There has been a lively debate on this topic in the context of the Taylor rule for monetary policy. The debate started with an article in the Financial Times, which cites a confidential Fed staff study that placed the implied Taylor rule rate at negative 5 percent. John Taylor, speaking at the Atlanta Fed, counters that the Fed got both the sign and the decimal point wrong and calculates the rate at 0.5 percent. Glenn Rudebusch, writing in the San Francisco Fed’s Economic Letter, argues for negative 5 percent. Most recently, Taylor writes in a Bloomberg.com commentary that the rate should be zero.
In its original form, the Taylor rule states that the Fed’s interest rate target should be one plus 1.5 times the inflation rate plus 0.5 times the output gap.

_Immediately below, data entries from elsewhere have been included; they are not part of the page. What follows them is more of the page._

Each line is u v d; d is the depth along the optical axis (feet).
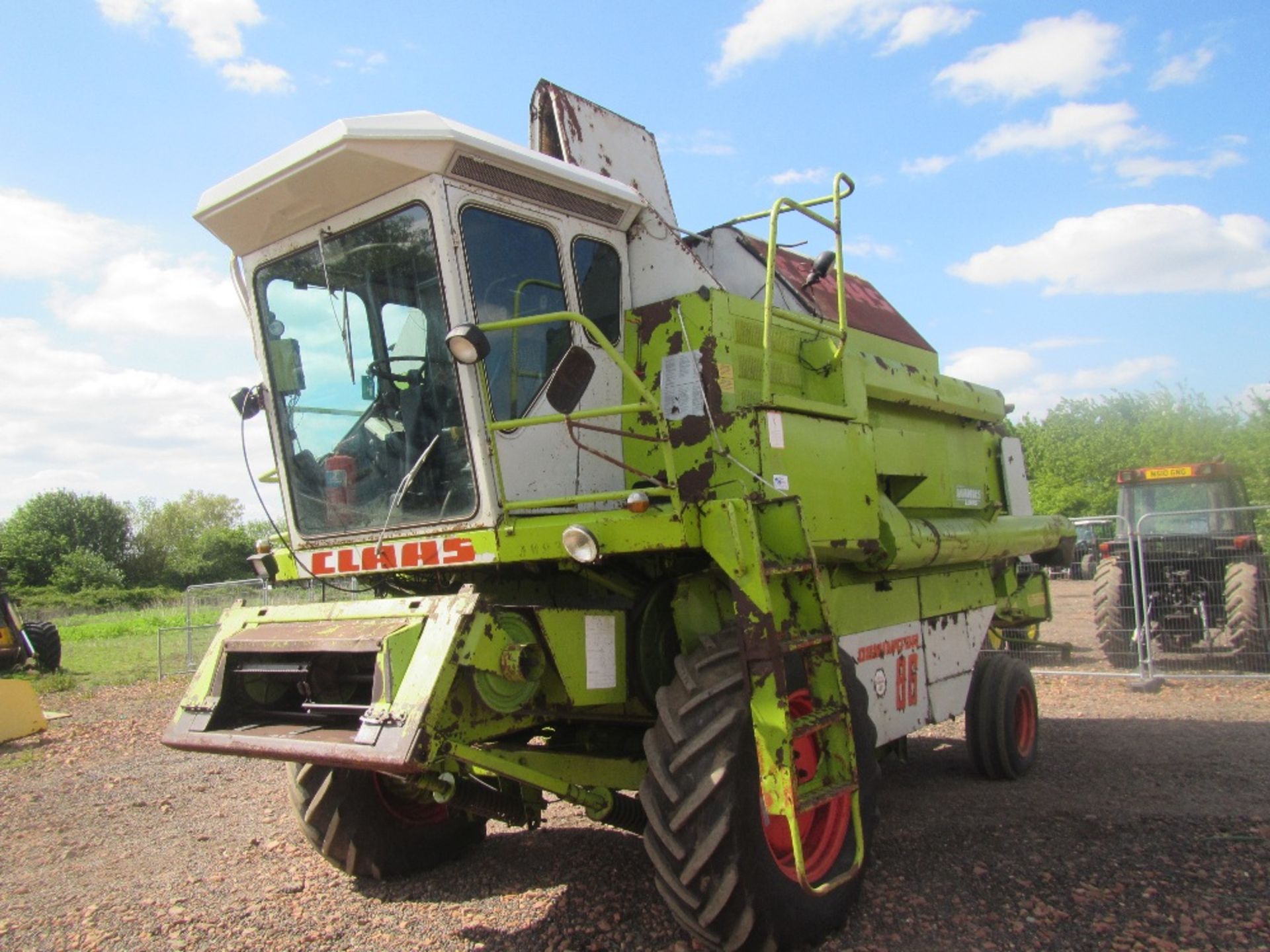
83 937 13.25
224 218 13.89
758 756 11.03
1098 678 35.09
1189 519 42.01
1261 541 39.78
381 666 10.67
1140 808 17.66
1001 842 15.90
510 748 13.07
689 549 12.44
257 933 13.08
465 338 11.32
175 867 16.61
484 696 10.70
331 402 14.17
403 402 13.37
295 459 14.74
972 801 18.85
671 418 14.21
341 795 14.44
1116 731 25.76
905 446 18.67
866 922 12.69
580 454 14.03
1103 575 37.93
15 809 21.71
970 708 20.70
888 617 17.57
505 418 13.02
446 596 11.25
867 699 13.89
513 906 13.62
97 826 19.93
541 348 13.69
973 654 21.06
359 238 13.38
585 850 16.14
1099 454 122.62
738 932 10.81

According to the most recent Congressional Budget Office (CBO) projections, “core” CPI inflation, excluding food and energy, was 2.0 percent in 2008 but is expected to fall to 1.6 percent in 2009. The output gap is expected to be negative 7 percent in the second half of 2009 and the first half of 2010. Using 2.0 percent for inflation, the implied rate is 0.5 percent while, with 1.6 percent inflation, the rate is -0.1 percent, both around the Fed’s current target.
The implied interest rate target can change if the Taylor rule is modified. It is often argued that, because monetary policy is forward-looking, policy evaluation with Taylor rules should be conducted using forecasts rather than actual data. The CBO forecasts that core inflation will fall further to 1.1 percent in 2010. Using this forecast, the implied rate falls to -0.85 percent. More dramatically, Rudebusch and others argue that the coefficient on the output gap in the Taylor rule should be 1.0 instead of 0.5. With inflation forecasts and the larger output gap coefficient, the implied Taylor rule interest rate falls to -4.35 percent.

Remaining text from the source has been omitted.